Totally. When something can be flawed but you love it anyway, that makes it more real and achievable!
YES! :D
“perfection does not exist” –> this is something I should have put over my bed and repeat at least a thousand times to myself before falling asleep, just to remind myself that 1) it’s okay to fail from times to times, 2) even if what I do is not 100% it might be perfect for me or for someone else and, 3) imperfection in the books I read and re-read mean that maybe someday a reader will be able to look past the little things in my own novels to just enjoy the story…
Great post, Sarah!
Yay! It would be a great saying to stitch on a pillow, right? That’s just one of the realizations that made artistic life a little more manageable :)

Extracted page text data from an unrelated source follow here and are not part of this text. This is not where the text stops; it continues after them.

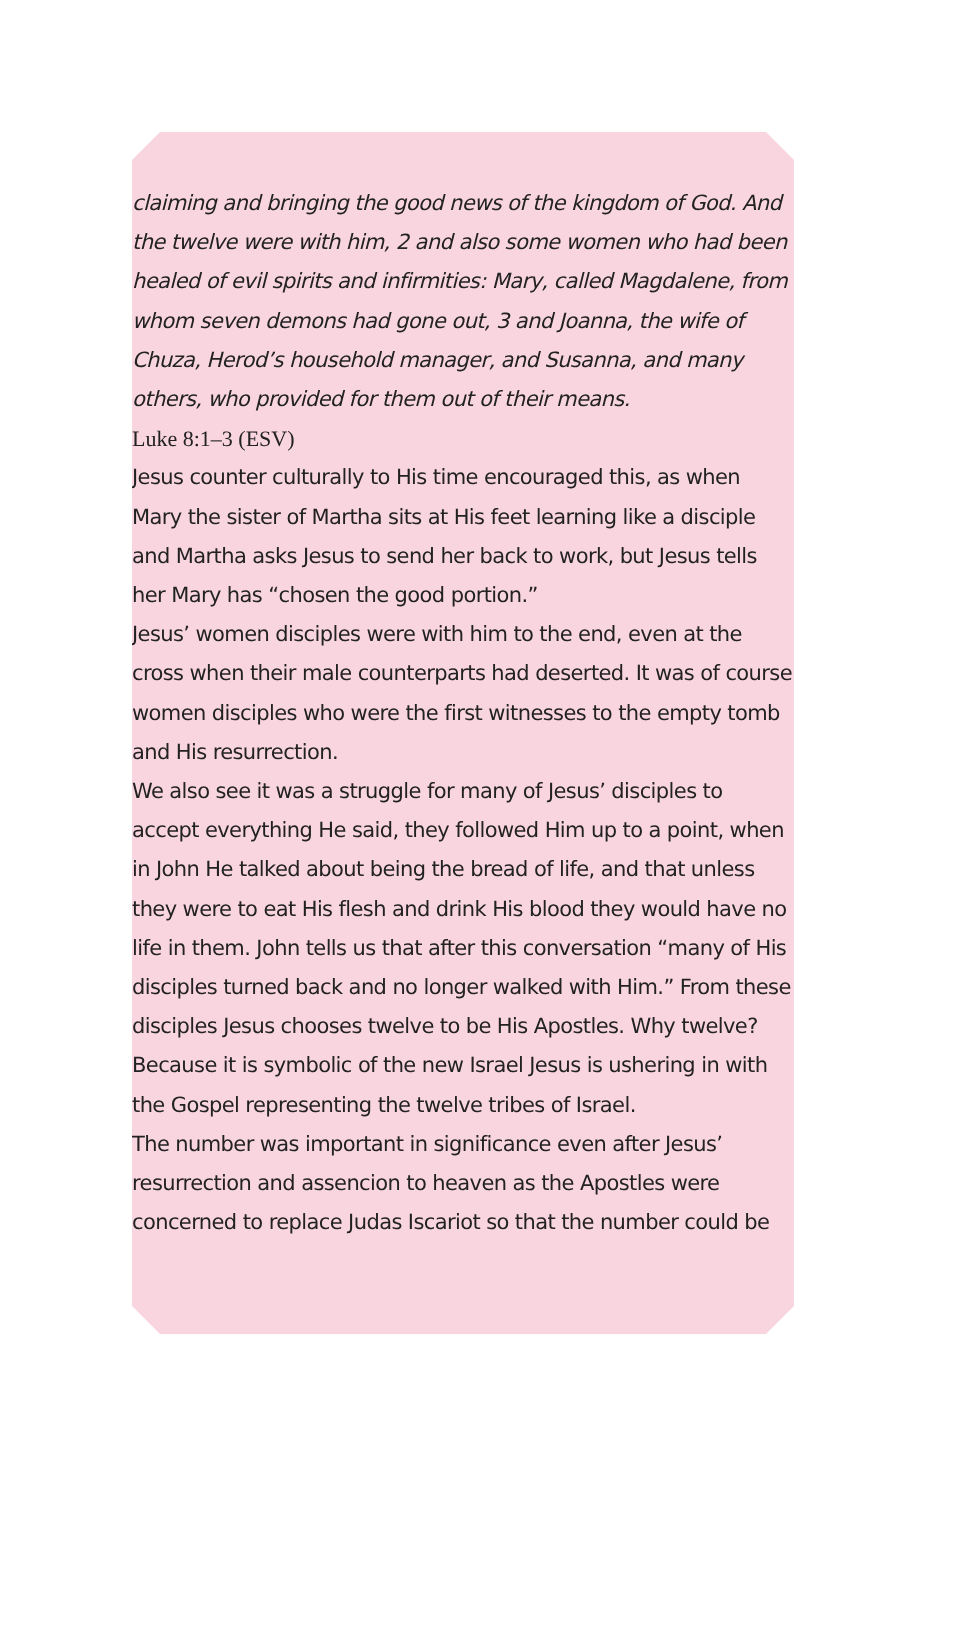claiming and bringing the good news of the kingdom of God. And the twelve were with him, 2 and also some women who had been healed of evil spirits and infirmities: Mary, called Magdalene, from whom seven demons had gone out, 3 and Joanna, the wife of Chuza, Herod’s household manager, and Susanna, and many others, who provided for them out of their means.
Luke 8:1–3 (ESV)
Jesus counter culturally to His time encouraged this, as when Mary the sister of Martha sits at His feet learning like a disciple and Martha asks Jesus to send her back to work, but Jesus tells her Mary has “chosen the good portion.”
Jesus’ women disciples were with him to the end, even at the cross when their male counterparts had deserted. It was of course women disciples who were the first witnesses to the empty tomb and His resurrection.
We also see it was a struggle for many of Jesus’ disciples to accept everything He said, they followed Him up to a point, when in John He talked about being the bread of life, and that unless they were to eat His flesh and drink His blood they would have no life in them. John tells us that after this conversation “many of His disciples turned back and no longer walked with Him.” From these disciples Jesus chooses twelve to be His Apostles. Why twelve? Because it is symbolic of the new Israel Jesus is ushering in with the Gospel representing the twelve tribes of Israel.
The number was important in significance even after Jesus’ resurrection and assencion to heaven as the Apostles were concerned to replace Judas Iscariot so that the number could be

I had the exact same thing. Novels, movies, music. It was released when finished. When there was nothing left to do. It was set in stone. Now I know that works of art are never finished. They are abandoned. We could spend a lifetime writing a single novel, endlessly tweaking it, adding scenes or deleting, because it is never really done. But we decide, at some stage, enough is enough and now it’s time for something else. Our current work gets abandoned because it is polished enough and a new idea is crying for out attention.
I think my most shocking movie moment was A.I. It was a great film and it had a fantastic ending. But then it just kept going. The last half hour totally ruined it. Maybe it was Spielberg trying to make the ending a bit happier, but it made no sense.
Realising I disagreed with the master himself and thought I could improve his work, was a wakeup call. Maybe I should stop nagging and write my own stuff if I knew it all so well. ;o)
And to drive the point home, here is a blog post I wrote on one of the hardest things in writing. Killing our Darlings.
http://www.villiasgeirsson.com/2012/08/29/killing-your-darlings/
(no spamming or plugging intended…)
Yes! Such an important thing to keep in mind, and like you said, sometimes the flaws make the thing better! It’s also inspiring to see that something really profound and wonderful is also full of imperfections. Also, not gonna lie, I think it’s kinda fun finding typos and such in finished books. It’s like where’s waldo, haha.
I don’t read too many media review outlets, but I know my friends really enjoyed some of the Television w/o Pity reviews back in college. And Oh No They Didnt comment sections are always fun for just regular pop culture commentary.